Jubal retira vivement sa main. « Je vous en prie, mon enfant ! Venez vous asseoir. Partageons l’eau.
— Oui, père Jubal.
— Appelez-moi Jubal – et faites leur savoir que je n’aime pas être traité comme un lépreux. Je suis au sein de ma famille. Je l’espère, du moins.
— Vous l’êtes, Jubal.
— Je m’attends donc à être appelé Jubal et considéré comme un frère d’eau, ni plus ni moins. Le premier qui me traitera avec respect sera mis au coin. Gnoqué ?
— Oui, Jubal. Je le leur ai dit.
— Vous… ?
— Aube veut sans doute dire, expliqua Ben, qu’elle l’a dit à Patty et que cette dernière le transmet à ceux qui savent écouter avec leur oreille intérieure, et ils le répètent à leur tour à ceux qui, comme moi, sont encore un peu sourds.

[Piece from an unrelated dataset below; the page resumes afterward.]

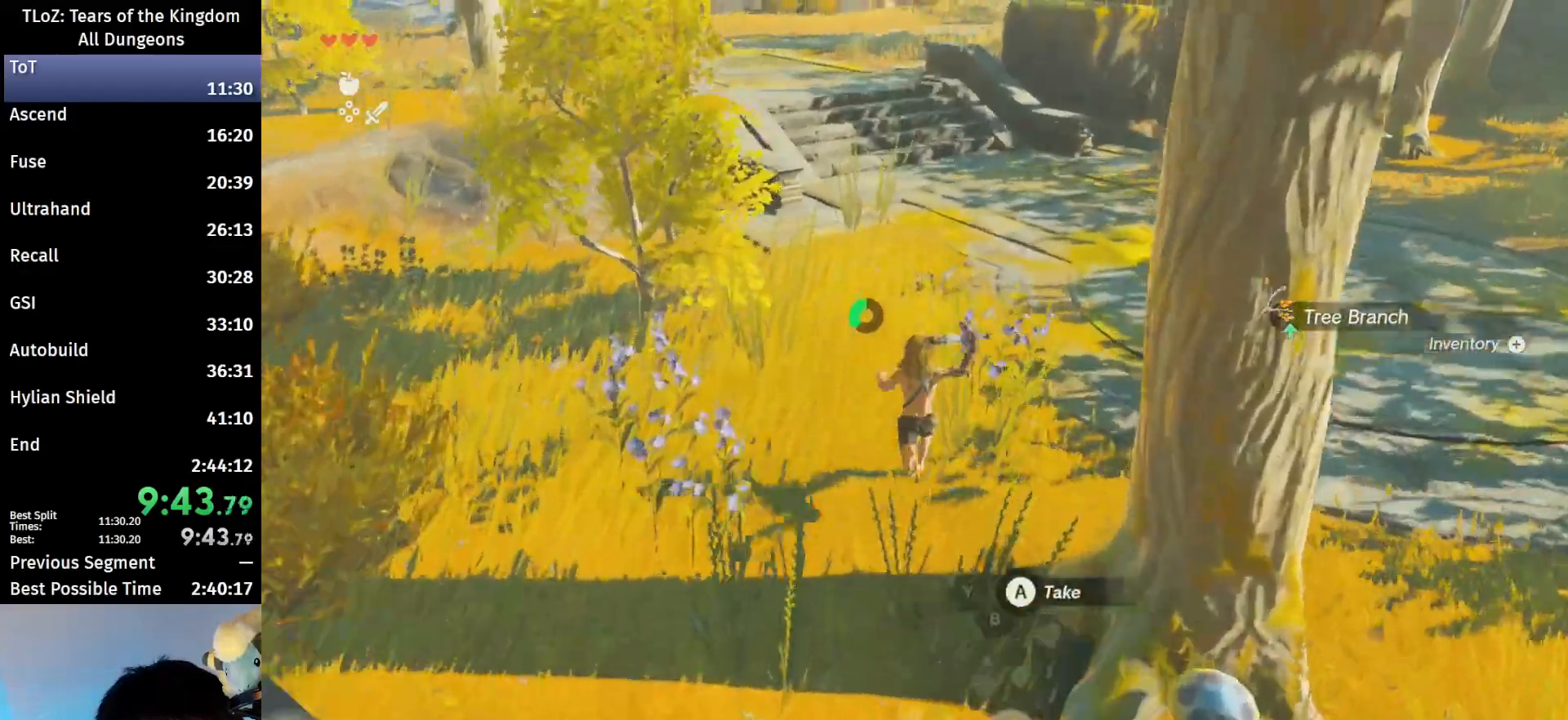
{"buttons": [], "left_stick": "up", "right_stick": "center", "events": [[400, "B", "down"], [400, "R1", "down"], [467, "B", "up"], [500, "R1", "up"]]}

— C’est cela, ajouta Aube, mais c’est à Jill que je l’ai dit, car Patty est sortie. Vous avez regardé la stéréo, Jubal ? C’est passionnant.
— Non.
— Aube veut sûrement parler de son évasion, Jubal, intervint Ben. Je ne vous avais pas tout dit. Mike ne s’est pas contenté d’en sortir et de revenir ici, il leur a donné quelques miracles pour les occuper. Il a fait disparaître toutes les portes et tous les barreaux de la prison municipale, ainsi que du pénitencier d’État, et désarmé toutes les forces de police. En partie pour distraire leur attention, et en partie parce que Mike déteste que l’on enferme un homme, quelle qu’en soit la raison. Il gnoque que c’est un très grand mal.
— Je sais, dit Jubal, Mike est doux comme un agneau, et le spectacle d’un prisonnier doit lui faire mal. Je suis d’ailleurs parfaitement d’accord.
— Non, Jubal, Mike n’est pas doux. Il n’hésiterait pas à tuer un homme, mais il est l’anarchiste parfait. Enfermer un homme, c’est mal. La liberté du soi, et la responsabilité totale envers le soi. Tu es Dieu.